__Problem to work on__. Upon reaching the line containing "铺展开来，让大家都能少走弯路，找到希望。", output that line and all remaining lines exactly, through the end of the entries, and output nothing before it.

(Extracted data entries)
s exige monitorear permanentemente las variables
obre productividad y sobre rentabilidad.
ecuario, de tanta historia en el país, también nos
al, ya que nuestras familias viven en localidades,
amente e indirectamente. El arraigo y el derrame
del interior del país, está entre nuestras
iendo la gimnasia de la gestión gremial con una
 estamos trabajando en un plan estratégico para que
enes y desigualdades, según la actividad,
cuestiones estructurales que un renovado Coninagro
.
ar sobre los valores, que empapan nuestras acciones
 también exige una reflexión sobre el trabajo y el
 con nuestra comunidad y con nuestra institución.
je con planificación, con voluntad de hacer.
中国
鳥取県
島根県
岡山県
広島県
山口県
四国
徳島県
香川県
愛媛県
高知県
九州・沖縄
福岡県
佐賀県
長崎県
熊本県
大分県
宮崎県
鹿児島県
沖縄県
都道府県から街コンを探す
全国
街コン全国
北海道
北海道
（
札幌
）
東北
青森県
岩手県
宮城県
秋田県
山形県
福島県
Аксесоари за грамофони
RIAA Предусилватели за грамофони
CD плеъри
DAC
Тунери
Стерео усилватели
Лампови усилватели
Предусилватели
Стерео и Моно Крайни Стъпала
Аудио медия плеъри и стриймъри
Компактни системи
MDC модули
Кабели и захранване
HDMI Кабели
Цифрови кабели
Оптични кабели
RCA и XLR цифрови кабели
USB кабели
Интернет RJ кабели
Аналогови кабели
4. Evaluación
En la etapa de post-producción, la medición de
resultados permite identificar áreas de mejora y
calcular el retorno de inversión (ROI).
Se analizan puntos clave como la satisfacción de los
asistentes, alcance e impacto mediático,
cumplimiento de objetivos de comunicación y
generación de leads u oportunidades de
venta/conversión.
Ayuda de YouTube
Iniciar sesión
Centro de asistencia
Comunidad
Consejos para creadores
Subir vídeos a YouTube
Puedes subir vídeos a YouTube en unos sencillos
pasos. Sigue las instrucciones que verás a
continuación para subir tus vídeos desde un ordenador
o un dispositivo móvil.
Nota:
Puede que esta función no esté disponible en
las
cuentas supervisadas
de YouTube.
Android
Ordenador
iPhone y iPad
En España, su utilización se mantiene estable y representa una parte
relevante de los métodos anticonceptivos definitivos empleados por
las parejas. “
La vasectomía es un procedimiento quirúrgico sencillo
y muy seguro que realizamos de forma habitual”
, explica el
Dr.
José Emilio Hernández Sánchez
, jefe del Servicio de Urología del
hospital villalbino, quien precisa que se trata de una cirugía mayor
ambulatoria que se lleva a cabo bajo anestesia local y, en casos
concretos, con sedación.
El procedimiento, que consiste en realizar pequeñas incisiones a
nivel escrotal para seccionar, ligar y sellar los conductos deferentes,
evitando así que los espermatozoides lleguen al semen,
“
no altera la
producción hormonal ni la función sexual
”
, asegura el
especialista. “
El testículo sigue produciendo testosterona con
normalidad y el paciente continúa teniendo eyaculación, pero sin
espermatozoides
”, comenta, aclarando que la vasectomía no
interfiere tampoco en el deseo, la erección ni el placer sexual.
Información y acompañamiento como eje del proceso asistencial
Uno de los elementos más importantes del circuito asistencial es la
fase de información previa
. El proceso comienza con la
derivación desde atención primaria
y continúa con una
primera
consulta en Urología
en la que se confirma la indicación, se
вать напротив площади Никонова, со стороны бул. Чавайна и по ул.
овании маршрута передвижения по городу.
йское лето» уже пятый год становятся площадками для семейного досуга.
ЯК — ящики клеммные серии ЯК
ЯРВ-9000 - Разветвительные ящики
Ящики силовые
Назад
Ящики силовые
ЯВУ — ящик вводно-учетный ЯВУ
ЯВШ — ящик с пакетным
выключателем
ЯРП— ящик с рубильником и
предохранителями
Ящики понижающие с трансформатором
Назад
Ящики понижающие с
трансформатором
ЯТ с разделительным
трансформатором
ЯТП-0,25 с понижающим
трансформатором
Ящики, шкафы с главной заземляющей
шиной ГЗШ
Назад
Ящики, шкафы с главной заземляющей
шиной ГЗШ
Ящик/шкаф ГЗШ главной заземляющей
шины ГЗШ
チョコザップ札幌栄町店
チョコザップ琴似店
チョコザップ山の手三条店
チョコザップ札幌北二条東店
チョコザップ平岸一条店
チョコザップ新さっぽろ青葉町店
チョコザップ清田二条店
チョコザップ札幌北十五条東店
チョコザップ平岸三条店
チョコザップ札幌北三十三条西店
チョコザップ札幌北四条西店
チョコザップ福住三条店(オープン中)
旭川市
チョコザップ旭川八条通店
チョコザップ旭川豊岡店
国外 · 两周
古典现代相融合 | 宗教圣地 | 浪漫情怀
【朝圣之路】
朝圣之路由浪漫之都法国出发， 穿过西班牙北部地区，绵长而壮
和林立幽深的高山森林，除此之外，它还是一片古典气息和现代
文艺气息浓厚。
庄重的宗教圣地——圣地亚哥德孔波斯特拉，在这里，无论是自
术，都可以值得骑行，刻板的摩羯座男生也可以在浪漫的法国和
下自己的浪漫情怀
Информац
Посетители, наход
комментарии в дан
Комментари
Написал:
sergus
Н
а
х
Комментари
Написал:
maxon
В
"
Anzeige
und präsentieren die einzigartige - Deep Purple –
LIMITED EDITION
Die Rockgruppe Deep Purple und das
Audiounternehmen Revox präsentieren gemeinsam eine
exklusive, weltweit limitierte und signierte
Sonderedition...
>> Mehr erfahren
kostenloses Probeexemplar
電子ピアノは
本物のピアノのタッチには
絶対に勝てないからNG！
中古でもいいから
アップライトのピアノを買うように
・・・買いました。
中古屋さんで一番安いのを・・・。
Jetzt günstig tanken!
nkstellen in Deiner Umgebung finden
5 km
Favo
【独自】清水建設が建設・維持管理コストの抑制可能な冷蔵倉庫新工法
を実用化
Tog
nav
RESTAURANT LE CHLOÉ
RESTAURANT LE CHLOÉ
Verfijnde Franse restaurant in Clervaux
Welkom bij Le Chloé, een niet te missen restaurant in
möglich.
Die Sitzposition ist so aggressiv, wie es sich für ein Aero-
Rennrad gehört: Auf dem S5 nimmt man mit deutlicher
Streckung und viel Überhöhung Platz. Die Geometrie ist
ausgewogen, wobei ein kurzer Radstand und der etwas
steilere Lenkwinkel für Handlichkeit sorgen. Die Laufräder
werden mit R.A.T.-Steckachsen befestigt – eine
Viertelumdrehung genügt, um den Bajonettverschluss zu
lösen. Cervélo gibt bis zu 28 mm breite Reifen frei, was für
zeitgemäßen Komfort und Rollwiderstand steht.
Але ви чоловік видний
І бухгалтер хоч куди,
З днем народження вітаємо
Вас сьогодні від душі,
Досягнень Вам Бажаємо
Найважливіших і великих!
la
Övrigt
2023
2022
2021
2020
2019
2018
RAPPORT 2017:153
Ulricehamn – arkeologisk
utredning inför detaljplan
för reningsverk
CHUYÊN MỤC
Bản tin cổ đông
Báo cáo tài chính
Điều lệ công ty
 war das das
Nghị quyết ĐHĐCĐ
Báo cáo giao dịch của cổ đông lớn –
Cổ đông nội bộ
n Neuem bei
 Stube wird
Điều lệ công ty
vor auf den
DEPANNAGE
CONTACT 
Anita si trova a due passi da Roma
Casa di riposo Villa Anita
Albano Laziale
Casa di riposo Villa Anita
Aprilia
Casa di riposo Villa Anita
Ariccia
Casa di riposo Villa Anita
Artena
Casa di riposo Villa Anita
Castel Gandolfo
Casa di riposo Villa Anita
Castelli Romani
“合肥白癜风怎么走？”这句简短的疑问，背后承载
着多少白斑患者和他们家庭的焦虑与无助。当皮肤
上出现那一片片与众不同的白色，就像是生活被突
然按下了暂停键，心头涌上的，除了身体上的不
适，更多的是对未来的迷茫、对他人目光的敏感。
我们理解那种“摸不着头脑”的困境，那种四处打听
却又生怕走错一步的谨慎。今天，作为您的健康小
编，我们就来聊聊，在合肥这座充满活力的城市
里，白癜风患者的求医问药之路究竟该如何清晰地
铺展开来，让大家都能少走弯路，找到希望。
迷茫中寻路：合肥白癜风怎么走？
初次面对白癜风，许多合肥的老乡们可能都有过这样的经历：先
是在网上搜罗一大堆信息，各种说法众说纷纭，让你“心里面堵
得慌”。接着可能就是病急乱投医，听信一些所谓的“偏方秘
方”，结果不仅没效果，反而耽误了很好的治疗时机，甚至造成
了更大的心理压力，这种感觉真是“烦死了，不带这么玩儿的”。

__Solution to this exercise__.
铺展开来，让大家都能少走弯路，找到希望。
迷茫中寻路：合肥白癜风怎么走？
初次面对白癜风，许多合肥的老乡们可能都有过这样的经历：先
是在网上搜罗一大堆信息，各种说法众说纷纭，让你“心里面堵
得慌”。接着可能就是病急乱投医，听信一些所谓的“偏方秘
方”，结果不仅没效果，反而耽误了很好的治疗时机，甚至造成
了更大的心理压力，这种感觉真是“烦死了，不带这么玩儿的”。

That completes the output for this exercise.